The Atlanta Journal-Constitution
Note to readers: Jacqueline Bullard’s blog will return next week.
It doesn’t matter how many Saturdays you lovingly wash and wax your new car’s exterior. Nowadays, late-model vehicles have Event Data Recorders (EDRs), technological tattletales that can testify against you. Like the little black box buried in my 2006 black SUV’s interior.
Here’s how it works: The instant airbags deploy in a car accident, the EDR starts calculating and reporting. It records key safety components like how the seatbelts are functioning and if your brakes are working.
But an EDR also adds in personal anecdotes like if you mashed the gas pedal and/or the brakes in those crucial accident moments. Plus possible penalizing factors like exactly how fast or slow you were going. Oftentimes, this information ends up as testimony inside courtrooms, as Time magazine reported this month.

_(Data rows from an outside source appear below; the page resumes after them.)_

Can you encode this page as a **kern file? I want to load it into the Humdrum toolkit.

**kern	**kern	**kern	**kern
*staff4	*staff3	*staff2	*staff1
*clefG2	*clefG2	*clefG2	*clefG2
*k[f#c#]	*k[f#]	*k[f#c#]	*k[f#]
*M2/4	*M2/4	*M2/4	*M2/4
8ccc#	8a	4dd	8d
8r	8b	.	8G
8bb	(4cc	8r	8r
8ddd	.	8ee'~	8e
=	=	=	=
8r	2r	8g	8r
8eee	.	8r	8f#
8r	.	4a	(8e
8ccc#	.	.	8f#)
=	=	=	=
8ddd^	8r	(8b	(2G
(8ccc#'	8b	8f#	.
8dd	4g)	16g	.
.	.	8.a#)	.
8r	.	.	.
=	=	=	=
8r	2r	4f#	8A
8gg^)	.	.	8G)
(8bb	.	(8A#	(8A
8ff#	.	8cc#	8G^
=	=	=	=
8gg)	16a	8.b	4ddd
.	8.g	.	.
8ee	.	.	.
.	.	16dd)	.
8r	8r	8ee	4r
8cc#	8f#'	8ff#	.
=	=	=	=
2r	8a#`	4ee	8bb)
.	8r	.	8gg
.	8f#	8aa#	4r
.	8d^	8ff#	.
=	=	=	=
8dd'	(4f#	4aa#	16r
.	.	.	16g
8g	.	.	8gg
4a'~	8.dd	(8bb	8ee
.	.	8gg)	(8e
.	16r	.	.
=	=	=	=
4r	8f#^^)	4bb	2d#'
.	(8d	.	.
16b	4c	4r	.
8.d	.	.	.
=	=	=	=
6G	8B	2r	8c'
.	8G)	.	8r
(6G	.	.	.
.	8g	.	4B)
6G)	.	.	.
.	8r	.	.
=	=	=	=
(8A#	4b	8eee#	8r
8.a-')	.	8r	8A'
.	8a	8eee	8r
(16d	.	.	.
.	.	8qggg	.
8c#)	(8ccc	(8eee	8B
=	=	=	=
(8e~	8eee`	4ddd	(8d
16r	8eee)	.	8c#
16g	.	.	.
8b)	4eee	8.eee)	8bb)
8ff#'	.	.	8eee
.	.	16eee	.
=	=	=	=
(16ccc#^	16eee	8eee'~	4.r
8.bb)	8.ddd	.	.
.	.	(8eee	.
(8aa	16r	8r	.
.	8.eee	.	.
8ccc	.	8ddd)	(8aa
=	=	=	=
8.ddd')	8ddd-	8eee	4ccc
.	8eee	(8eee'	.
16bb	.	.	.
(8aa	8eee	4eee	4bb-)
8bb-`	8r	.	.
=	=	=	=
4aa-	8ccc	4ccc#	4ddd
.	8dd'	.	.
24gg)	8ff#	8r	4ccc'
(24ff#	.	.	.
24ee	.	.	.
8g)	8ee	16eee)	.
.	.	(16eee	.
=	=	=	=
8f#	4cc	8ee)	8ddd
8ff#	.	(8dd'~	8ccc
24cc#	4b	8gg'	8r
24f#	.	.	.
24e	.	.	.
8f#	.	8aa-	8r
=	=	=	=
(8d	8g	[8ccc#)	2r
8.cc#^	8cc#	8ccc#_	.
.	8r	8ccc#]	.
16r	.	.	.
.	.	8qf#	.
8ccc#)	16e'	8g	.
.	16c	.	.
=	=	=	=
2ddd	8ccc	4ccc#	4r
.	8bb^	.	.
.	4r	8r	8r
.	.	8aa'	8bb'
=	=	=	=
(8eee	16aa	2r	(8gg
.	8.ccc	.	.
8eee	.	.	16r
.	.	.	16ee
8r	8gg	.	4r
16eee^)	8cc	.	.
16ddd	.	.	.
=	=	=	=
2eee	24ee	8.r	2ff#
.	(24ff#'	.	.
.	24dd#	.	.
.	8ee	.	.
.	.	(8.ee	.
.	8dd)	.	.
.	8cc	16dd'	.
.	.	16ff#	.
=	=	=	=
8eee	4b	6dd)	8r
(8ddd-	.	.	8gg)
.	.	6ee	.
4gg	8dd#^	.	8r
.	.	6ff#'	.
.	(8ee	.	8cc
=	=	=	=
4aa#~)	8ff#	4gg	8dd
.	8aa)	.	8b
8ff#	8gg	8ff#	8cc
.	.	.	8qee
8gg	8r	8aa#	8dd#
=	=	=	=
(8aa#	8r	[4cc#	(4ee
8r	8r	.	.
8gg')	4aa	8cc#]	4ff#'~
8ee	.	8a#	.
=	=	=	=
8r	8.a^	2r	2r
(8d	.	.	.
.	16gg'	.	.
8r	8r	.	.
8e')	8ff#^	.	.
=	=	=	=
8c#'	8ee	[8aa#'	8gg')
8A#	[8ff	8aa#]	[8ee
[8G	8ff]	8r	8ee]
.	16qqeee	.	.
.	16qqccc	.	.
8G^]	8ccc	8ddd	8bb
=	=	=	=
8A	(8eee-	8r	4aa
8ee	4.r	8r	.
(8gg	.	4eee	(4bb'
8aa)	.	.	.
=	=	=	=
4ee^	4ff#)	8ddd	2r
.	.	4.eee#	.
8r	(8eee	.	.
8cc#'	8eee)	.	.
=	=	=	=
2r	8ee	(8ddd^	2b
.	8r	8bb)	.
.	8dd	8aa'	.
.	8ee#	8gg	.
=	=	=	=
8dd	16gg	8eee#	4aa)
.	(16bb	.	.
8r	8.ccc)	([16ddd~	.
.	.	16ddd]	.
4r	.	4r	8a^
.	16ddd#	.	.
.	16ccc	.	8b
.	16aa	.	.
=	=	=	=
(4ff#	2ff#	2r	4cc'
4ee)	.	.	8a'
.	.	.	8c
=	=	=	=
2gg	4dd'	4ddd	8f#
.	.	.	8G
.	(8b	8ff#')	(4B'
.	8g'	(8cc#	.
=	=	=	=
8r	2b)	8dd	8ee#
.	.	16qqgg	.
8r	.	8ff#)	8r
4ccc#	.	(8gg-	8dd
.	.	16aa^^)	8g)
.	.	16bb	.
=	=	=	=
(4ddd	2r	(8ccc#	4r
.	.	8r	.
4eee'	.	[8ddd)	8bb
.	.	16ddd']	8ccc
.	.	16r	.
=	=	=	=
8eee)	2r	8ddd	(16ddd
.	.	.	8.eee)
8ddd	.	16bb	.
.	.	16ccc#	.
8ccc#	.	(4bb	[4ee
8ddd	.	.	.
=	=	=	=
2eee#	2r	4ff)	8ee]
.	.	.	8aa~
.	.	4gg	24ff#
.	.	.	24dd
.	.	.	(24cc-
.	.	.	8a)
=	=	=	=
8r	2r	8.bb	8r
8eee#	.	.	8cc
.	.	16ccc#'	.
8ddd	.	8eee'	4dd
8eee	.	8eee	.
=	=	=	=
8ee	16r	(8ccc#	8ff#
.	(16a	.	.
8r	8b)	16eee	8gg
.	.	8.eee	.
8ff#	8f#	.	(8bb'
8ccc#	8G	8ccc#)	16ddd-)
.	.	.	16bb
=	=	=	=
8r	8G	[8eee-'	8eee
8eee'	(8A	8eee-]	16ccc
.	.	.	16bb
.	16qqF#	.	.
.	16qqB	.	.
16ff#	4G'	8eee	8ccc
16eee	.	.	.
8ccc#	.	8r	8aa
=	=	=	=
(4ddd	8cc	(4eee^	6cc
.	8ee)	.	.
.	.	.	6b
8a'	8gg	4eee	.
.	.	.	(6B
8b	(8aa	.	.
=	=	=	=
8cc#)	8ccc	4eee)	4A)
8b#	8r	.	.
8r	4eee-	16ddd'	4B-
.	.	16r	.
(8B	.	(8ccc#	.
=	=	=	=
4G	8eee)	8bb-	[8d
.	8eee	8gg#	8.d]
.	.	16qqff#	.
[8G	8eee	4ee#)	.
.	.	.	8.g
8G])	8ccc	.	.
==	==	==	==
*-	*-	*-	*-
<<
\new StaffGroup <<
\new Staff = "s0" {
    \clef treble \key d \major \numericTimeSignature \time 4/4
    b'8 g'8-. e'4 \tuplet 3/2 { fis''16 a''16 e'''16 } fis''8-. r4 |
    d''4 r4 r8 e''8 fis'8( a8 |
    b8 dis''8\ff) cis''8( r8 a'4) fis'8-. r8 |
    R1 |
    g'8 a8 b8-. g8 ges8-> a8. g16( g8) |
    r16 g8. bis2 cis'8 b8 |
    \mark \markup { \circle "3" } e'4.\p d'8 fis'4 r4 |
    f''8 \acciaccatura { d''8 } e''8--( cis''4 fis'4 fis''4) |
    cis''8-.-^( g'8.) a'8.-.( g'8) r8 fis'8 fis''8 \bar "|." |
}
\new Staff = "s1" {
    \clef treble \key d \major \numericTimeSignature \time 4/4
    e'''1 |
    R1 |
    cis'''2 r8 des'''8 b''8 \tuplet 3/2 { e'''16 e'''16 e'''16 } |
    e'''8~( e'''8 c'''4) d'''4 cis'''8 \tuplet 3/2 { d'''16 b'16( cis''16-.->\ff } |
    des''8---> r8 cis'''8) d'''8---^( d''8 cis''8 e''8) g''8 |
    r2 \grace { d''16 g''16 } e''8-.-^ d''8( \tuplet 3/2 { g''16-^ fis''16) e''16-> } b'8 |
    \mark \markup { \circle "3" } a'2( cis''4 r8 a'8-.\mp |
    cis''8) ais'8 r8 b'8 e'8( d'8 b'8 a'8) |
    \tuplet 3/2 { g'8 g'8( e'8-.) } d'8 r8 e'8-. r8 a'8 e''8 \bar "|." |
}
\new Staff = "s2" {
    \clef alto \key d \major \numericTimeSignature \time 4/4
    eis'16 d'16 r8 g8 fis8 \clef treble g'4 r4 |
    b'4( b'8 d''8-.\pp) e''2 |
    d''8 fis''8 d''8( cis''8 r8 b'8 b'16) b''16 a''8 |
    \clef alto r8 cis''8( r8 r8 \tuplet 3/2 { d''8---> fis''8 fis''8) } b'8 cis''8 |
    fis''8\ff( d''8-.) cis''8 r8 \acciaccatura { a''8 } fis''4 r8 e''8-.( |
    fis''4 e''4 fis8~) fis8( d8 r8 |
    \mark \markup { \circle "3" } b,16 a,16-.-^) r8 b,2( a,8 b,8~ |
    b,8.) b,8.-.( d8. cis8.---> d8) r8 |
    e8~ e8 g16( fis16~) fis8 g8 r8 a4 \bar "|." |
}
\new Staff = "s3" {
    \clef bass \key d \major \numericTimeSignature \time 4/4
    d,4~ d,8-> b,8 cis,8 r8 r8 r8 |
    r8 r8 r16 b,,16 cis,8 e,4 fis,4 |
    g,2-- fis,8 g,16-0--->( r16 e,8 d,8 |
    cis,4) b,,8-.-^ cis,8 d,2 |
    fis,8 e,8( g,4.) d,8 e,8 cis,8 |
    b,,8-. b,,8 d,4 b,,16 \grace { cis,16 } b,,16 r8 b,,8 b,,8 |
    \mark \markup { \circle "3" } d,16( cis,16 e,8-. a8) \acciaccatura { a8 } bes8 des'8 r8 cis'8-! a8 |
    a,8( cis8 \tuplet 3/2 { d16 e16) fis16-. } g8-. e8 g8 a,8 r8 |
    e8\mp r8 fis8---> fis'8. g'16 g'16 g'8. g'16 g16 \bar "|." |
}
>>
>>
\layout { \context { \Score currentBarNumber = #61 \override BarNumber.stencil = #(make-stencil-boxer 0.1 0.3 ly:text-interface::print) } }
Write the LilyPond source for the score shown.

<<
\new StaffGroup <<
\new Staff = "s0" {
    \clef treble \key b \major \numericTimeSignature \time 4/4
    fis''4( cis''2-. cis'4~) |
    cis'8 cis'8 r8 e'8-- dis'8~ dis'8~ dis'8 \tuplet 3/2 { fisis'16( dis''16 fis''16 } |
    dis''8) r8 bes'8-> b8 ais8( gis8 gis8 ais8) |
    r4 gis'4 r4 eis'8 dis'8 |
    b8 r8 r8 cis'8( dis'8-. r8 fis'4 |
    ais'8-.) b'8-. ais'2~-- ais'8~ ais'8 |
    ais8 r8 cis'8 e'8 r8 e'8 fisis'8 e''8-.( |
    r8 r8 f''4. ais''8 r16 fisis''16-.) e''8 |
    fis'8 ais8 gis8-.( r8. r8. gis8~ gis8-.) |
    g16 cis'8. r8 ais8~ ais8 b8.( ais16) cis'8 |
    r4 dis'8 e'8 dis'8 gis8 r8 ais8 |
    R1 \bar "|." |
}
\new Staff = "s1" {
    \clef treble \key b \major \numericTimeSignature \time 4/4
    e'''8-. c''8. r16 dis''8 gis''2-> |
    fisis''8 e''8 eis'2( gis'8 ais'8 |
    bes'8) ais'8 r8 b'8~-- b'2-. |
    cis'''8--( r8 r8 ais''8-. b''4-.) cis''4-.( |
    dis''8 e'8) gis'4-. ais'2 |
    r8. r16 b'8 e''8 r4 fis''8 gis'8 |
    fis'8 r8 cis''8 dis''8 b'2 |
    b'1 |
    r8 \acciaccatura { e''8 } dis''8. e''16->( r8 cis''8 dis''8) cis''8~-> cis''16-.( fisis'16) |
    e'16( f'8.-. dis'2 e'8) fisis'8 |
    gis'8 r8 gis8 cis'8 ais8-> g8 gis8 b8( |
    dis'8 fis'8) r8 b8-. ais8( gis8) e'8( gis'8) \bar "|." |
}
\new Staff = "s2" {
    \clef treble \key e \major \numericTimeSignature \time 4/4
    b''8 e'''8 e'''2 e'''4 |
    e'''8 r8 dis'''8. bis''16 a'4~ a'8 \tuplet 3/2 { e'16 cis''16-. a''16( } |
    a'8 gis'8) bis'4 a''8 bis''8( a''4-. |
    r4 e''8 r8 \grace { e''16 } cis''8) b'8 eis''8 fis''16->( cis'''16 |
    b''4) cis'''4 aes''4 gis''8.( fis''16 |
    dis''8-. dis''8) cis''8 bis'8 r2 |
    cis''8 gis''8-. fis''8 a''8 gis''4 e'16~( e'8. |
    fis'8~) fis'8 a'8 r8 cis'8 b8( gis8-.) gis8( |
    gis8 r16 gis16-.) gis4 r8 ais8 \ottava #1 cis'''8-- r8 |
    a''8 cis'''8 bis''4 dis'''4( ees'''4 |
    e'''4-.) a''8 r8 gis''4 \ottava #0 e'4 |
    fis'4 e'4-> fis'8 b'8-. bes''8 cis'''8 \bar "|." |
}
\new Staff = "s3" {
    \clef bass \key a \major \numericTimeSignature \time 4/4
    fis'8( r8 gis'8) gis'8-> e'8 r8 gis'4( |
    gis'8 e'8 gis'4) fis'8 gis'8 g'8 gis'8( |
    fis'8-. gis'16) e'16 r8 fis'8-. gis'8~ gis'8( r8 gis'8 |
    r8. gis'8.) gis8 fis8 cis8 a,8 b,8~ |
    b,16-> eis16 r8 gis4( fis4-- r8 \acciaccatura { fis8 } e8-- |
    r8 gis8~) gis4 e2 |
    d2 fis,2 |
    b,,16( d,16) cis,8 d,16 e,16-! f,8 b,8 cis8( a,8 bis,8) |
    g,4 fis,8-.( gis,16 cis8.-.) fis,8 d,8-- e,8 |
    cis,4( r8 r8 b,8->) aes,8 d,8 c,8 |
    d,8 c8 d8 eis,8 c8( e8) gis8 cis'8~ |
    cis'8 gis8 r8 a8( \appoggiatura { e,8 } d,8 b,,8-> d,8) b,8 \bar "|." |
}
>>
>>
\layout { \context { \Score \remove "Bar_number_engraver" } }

Were you over the speed limit when you accidentally slammed into a tree? Did you hit the brakes too hard causing your vehicle to flip over onto concrete? Doesn’t matter if the road was slippery or icy. If you’ve done something illegal, once the EDR information is downloaded onto a laptop it will spill all the beans.
This is why EDRs are so hotly debated. Police, insurance companies and automakers are speeding into the courtroom. During vehicular proceedings they want EDR information downloaded and reported.
On the upside, auto insurer Progressive is offering discounts if they can monitor your driving patterns using this type of system. This could mean lower rates at renewal time with their promise of no monitoring-related increases.
Still, there is an outcry from various civic groups that say this is a very ugly technological privacy violation. That, in particular, automakers knew it was there long before vehicle owners were told about it.
To be fair, last week the National Transportation Highway Safety Administration (NTHSA) ruled automakers are required to tell new car buyers if an EDR is present. The NTHSA are all for these little boxes. Just like the black boxes on airplanes, in an accident they want to be able to research your vehicle’s safety performance. Who needs a crash test dummy when real world accidents are regularly recorded?
Unlike on airplanes, EDR technology won’t record human conversations. No loud-talking children in morning carpools or road rage cursing. But that doesn’t mean an EDR won’t tattletale on you in a courtroom.
Beware the words of my 2006 vehicle owner’s manual stored in my glove compartment. On page four the automaker says, “We will only use this information for vehicle safety improvements.” While the next paragraph cites other possible uses like, “Or if we need to use it as a defense in a lawsuit.”
Do you think an EDR is a privacy violation? Or is the NTHSA’s plea for safety research more important?